If you've shipped a Skill that "feels flaky" or "fires when it shouldn't", check the description before you touch the runbook. Treat it as the conditional you're handing the agent, not as the README header.

My rule of thumb (and where it stops working)

So here's how I'd compress everything above into one sentence I actually use:

If you're building a coding agent, build everything you can as CLI + Skill first. Reach for MCP only for the things that genuinely live inside someone else's running system — Figma, Notion, Chrome, your design tool of the day. Don't do it the other way around.

That's the working rule. It comes out of six Skills, three hosts (Claude Code, Verdent, Codex), and a handful of MCP servers I've actually used in anger.

It doesn't generalize everywhere, and the honest version of this article has to say where.

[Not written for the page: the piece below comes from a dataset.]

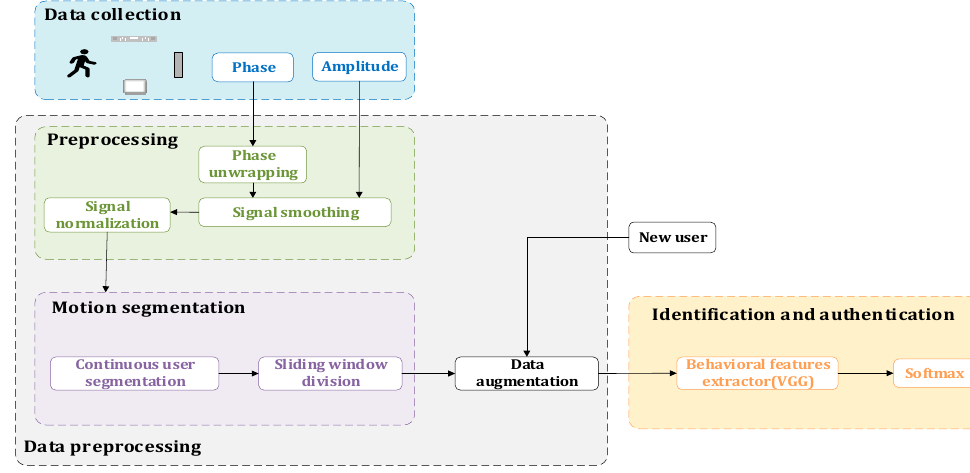
Figure 5. RF-Detection System.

  • If you're publishing an MCP server for a multi-client audience, this rule isn't yours. I haven't shipped one to a registry. The questions you'll face — transport choices, client compatibility, versioning, distribution — are the questions MCP was actually designed for, and you'll learn more from people doing it than from me.
  • If your agent runs on Claude Desktop or only through the bare Agent SDK, my Skill experience may not transfer cleanly. I run Skills on Claude Code, Verdent, and Codex; the host shapes what a Skill feels like in ways I can't speak to firsthand for the others.
  • If you're plugging this into an enterprise distribution story — pushing capabilities to non-engineers across teams — MCP starts winning rows that don't appear in my matrix. Standardized contracts, audit, and centralized control are real advantages I haven't had to optimize for.

If you're shipping a coding agent, write the Skills first.